There’s a common thread between those four topics – money. Or, in some cases as we often say, the lack of it.
As far as prom goes, we bought a gorgeous brand new suit for his last year. If it still fits I will be strongly advocating wearing it again. We can buy a different shirt. His girlfriend mentioned she thought it would be neat if he wore a purple tux. Umm, about the only way that’s happening is if we paint his black suit purple. A tux just isn’t in the budget at this point, especially not a purple one.
As far as driving goes, he himself has said that he’s thinking he will get a job to help cover gas and expenses. Plus he’s going to need to help with the car insurance, because that’s going to go through the roof. I have told him that as long as he’s under the age of eighteen I don’t mind at all if he gets a job as long as he realizes school is still important. He knows it would be unacceptable for his grades to get worse. Not only would I not appreciate that, but the colleges wouldn’t appreciate it either. I have reminded him that junior year (this year, for him) is when colleges will really start looking at his grades.
Speaking of college, as far as college goes, at this point in time I em encouraging him to do everything he can to get the best grades possible. I also encouraged him to consider going back to sports for his senior year. He has a real talent and we’ve always believed there could be scholarship possibilities. Besides that we’ll do what we can to help and after that there are financial aid and student loans. those loans bring us back full circle to a job.
I try to remind my son that jobs are a responsibility. I have tried to explain to him that just because you have a job does not mean you are rich. He’s at the age now where he needs to know how to set up a budget effectively. Yes, eh understands the concept of budgeting. He got that years ago when he had an allowance. But, he isn’t ten anymore and $5 a week just won’t cut it.

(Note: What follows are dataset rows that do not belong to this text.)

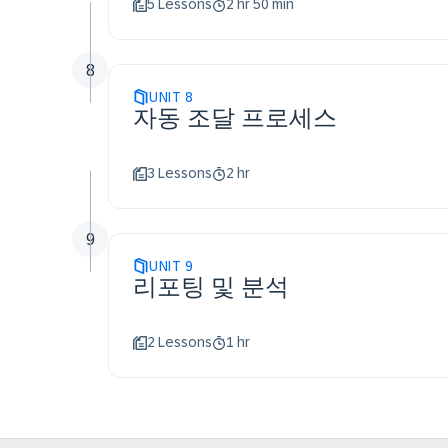
5 Lessons
2 hr 50 min
8
UNIT
8
자동 조달 프로세스
3 Lessons
2 hr
9
UNIT
9
리포팅 및 분석
2 Lessons
1 hr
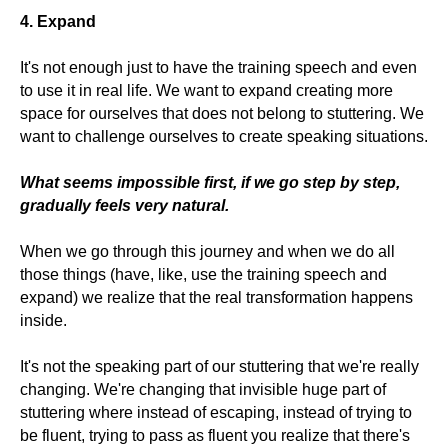
4. Expand
It's not enough just to have the training speech and even
to use it in real life. We want to expand creating more
space for ourselves that does not belong to stuttering. We
want to challenge ourselves to create speaking situations.
What seems impossible first, if we go step by step,
gradually feels very natural.
When we go through this journey and when we do all
those things (have, like, use the training speech and
expand) we realize that the real transformation happens
inside.
It's not the speaking part of our stuttering that we're really
changing. We're changing that invisible huge part of
stuttering where instead of escaping, instead of trying to
be fluent, trying to pass as fluent you realize that there's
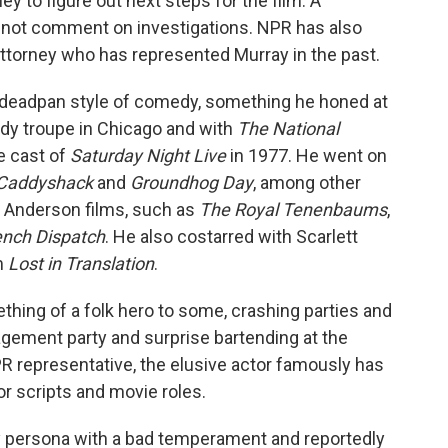
y to figure out next steps for the film. A
not comment on investigations. NPR has also
torney who has represented Murray in the past.
s deadpan style of comedy, something he honed at
dy troupe in Chicago and with
The National
e cast of
Saturday Night Live
in 1977. He went on
Caddyshack
and
Groundhog Day
, among other
s Anderson films, such as
The Royal Tenenbaums
,
ench Dispatch
. He also costarred with Scarlett
m
Lost in Translation
.
hing of a folk hero to some, crashing parties and
gement party and surprise bartending at the
PR representative, the elusive actor famously has
or scripts and movie roles.
ly persona with a bad temperament and reportedly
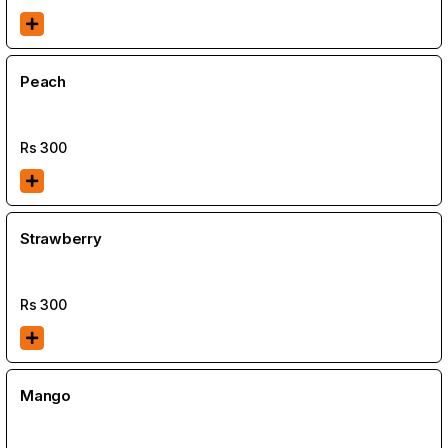
Peach
Rs
300
Strawberry
Rs
300
Mango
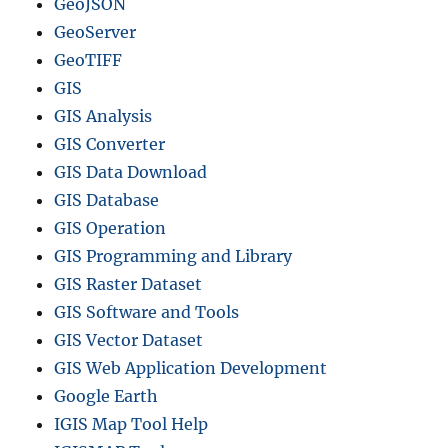
GeoJSON
–
GeoServer
N
a
GeoTIFF
t
GIS
i
GIS Analysis
o
n
GIS Converter
a
GIS Data Download
l
GIS Database
,
D
GIS Operation
i
GIS Programming and Library
s
GIS Raster Dataset
t
r
GIS Software and Tools
i
GIS Vector Dataset
c
GIS Web Application Development
t
s
Google Earth
a
IGIS Map Tool Help
n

The first thing he’s going to have to remember is that what you make is not what you get. Taxes and such are taken out. You need to budget on the money you take home, not what you make before deductions. After understanding what his income is and how to budget it, everything else is related in my opinion. Despite the fact I tease him a little and have to remind him, he does know that money doesn’t grow on trees. He knows that if you manage to get credit you have to be very careful and work to take care of it or it will be ruined permanently. I don’t ever want to see him go through some of the struggles we have been through. I’m hoping he works more on a cash only budget, and saves money for the things he really needs and wants, as well as for his future. I’m also hoping that he can find a job now that he can stay at for a while, perhaps somewhere like the grocery store. It may not be glamorous but they’re frequently understanding of student’s scheduling issues, and many offer things like 401k, which can be wonderful investment tools.
At what age do you think it’s wise to start teaching children how to budget?